С этими словами Роза грациозно поднялась со скамейки и скрылась во тьме аллеи. Сытые кошки остались дремать у мусорного ящика.

День величайшей исторической важности

Нет мощи в пере: «Общим недостатком являются: беззубость, неуверенность, робость критики…» В который раз берется Ляля за очерк о плачевном положении чулочного производства, но то мысли теряются в словах, то слова в мыслях. При том что дети в Красногорске у бабки Лены, той самой, что подняла на ноги шестерых детей, включая Федю, там же и Иринья, — сиди, работай…

— Поехали к детям, Чижуля! Ведь, как ни пыхти, необъятного не объять!

Шутка не без намека. После родов Ляля раздалась, ни в какие берега не влезает. Все ей жмет, все давит. Носит одну и ту же мешковатую блузку, вправленную в юбку, у которой ослабла резинка. Но мужу она по-прежнему мила во всем и без.

С вокзала в Красногвардейске они шли замечательным гатчинским парком. Весна 1941 года выдалась поздняя и холодная, лето запоздало, а все ж пришло. Светило солнце, дул легкий ветерок, сметая черемуховый цвет на яркую сочную зелень. Занималась сирень.
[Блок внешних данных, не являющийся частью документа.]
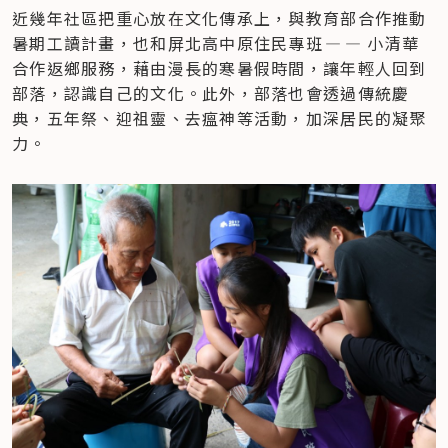
近幾年社區把重心放在文化傳承上，與教育部合作推動
暑期工讀計畫，也和屏北高中原住民專班 — — 小清華
合作返鄉服務，藉由漫長的寒暑假時間，讓年輕人回到
部落，認識自己的文化。此外，部落也會透過傳統慶
典，五年祭、迎祖靈、去瘟神等活動，加深居民的凝聚
力。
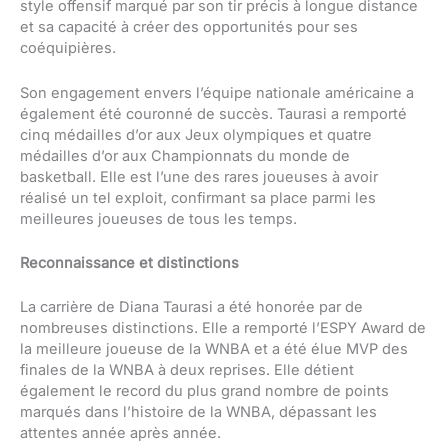
style offensif marqué par son tir précis à longue distance
et sa capacité à créer des opportunités pour ses
coéquipières.
Son engagement envers l’équipe nationale américaine a
également été couronné de succès. Taurasi a remporté
cinq médailles d’or aux Jeux olympiques et quatre
médailles d’or aux Championnats du monde de
basketball. Elle est l’une des rares joueuses à avoir
réalisé un tel exploit, confirmant sa place parmi les
meilleures joueuses de tous les temps.
Reconnaissance et distinctions
La carrière de Diana Taurasi a été honorée par de
nombreuses distinctions. Elle a remporté l’ESPY Award de
la meilleure joueuse de la WNBA et a été élue MVP des
finales de la WNBA à deux reprises. Elle détient
également le record du plus grand nombre de points
marqués dans l’histoire de la WNBA, dépassant les
attentes année après année.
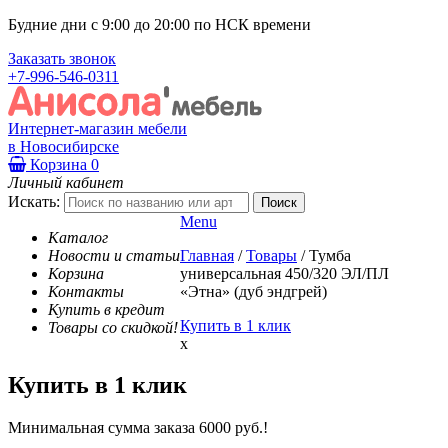
Будние дни с 9:00 до 20:00 по НСК времени
Заказать звонок
+7-996-546-0311
Интернет-магазин мебели
в Новосибирске
Корзина
0
Личный кабинет
Искать:
Menu
Каталог
Новости и статьи
Главная
/
Товары
/
Тумба
Корзина
универсальная 450/320 ЭЛ/ПЛ
Контакты
«Этна» (дуб эндгрей)
Купить в кредит
Купить в 1 клик
Товары со скидкой!
x
Купить в 1 клик
Минимальная сумма заказа 6000 руб.!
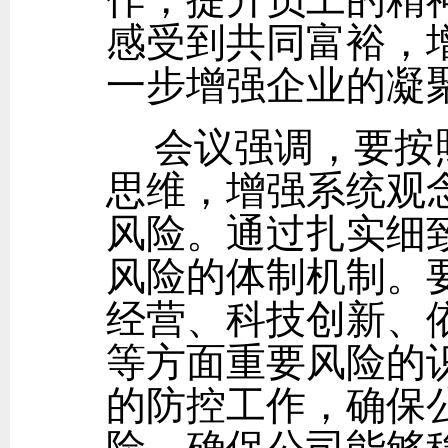
感受到共同富裕，
一步增强企业的凝
会议强调，要按
思维，增强系统观
风险。通过扎实细
风险的体制机制。
经营、科技创新、
等方面重要风险的
的防控工作，确保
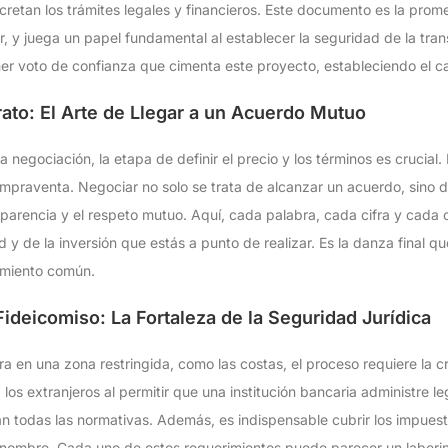
retan los trámites legales y financieros. Este documento es la pro
, y juega un papel fundamental al establecer la seguridad de la tra
 voto de confianza que cimenta este proyecto, estableciendo el cami
ato: El Arte de Llegar a un Acuerdo Mutuo
a negociación, la etapa de definir el precio y los términos es crucial.
ompraventa. Negociar no solo se trata de alcanzar un acuerdo, sino d
parencia y el respeto mutuo. Aquí, cada palabra, cada cifra y cada c
ad y de la inversión que estás a punto de realizar. Es la danza final q
imiento común.
ideicomiso: La Fortaleza de la Seguridad Jurídica
ra en una zona restringida, como las costas, el proceso requiere la c
los extranjeros al permitir que una institución bancaria administre l
 todas las normativas. Además, es indispensable cubrir los impuest
u nombre. Cada uno de estos requerimientos puede parecer un laberin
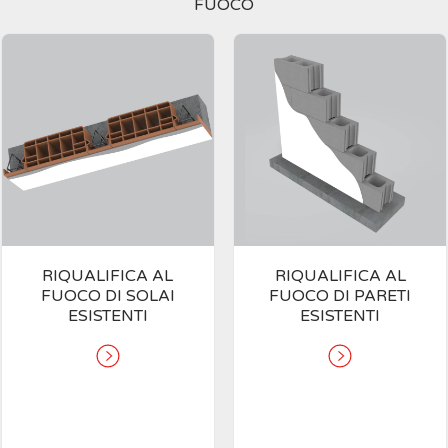
FUOCO
RIQUALIFICA AL
RIQUALIFICA AL
FUOCO DI SOLAI
FUOCO DI PARETI
ESISTENTI
ESISTENTI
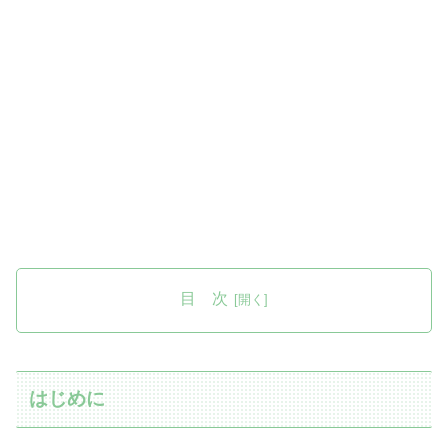
目 次
はじめに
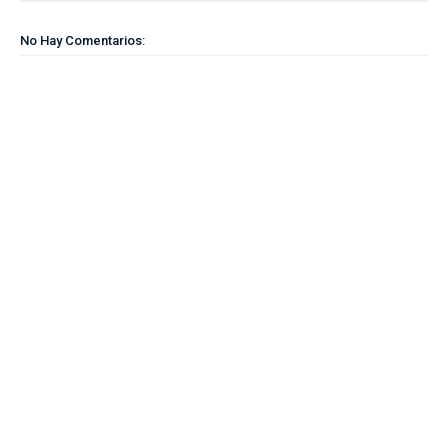
No Hay Comentarios:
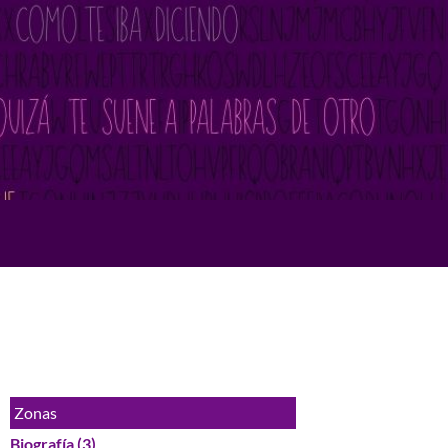
Zonas
Biografía
(3)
Пришли. Танечка бросилась к Ляле на шею, Леша что-то лопочет и хватает Федю за нос и за уши, так он выражает восторг. Но на руки к нему не идет, только к маме.

Устроились всей семьей в маленькой комнатке. Иринья завела самовар, репродуктор пел радостные воскресные песни.
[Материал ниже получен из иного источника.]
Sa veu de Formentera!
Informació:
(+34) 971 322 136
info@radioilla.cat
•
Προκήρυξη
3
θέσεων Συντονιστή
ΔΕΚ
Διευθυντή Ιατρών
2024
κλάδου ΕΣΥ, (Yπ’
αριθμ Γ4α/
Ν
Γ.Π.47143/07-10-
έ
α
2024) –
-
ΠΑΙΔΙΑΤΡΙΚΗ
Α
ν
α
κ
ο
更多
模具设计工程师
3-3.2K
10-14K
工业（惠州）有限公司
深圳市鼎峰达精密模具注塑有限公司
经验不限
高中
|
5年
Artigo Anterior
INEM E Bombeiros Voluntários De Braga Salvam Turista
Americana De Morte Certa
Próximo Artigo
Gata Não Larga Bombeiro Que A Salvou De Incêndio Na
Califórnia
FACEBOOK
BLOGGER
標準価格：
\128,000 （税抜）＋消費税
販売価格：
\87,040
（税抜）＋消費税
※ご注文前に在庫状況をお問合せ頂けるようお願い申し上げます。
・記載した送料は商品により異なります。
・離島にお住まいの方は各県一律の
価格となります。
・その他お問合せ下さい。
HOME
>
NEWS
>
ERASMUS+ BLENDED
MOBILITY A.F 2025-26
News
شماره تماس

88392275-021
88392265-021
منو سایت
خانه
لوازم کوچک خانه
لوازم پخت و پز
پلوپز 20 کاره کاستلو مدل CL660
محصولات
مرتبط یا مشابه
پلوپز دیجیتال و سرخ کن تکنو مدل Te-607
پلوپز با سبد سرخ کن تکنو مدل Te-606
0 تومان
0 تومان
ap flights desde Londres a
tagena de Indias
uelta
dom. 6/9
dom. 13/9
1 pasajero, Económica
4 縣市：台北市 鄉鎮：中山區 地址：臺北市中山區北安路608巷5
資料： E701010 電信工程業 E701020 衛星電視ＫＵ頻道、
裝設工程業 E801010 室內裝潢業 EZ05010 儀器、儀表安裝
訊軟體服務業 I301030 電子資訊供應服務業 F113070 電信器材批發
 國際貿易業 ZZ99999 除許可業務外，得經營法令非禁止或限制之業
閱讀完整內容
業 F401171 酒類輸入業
И вдруг — обрыв. Репродуктор шипит. Молчание. И раздается голос товарища Молотова, четкий, торжественный, сильный: «Сегодня, в 4 часа утра, без предъявления каких-либо претензий к Советскому Союзу, без объявления войны, германские войска напали на нашу страну, атаковали наши границы во многих местах и подвергли бомбежке со своих самолетов наши города — Житомир, Киев, Севастополь, Каунас и некоторые другие, причем убито и ранено более двухсот человек…»

Леша плачет навзрыд.

— Не успокаивай, — велит Федор Петрович Иринье. — Пусть развивает голос и легкие.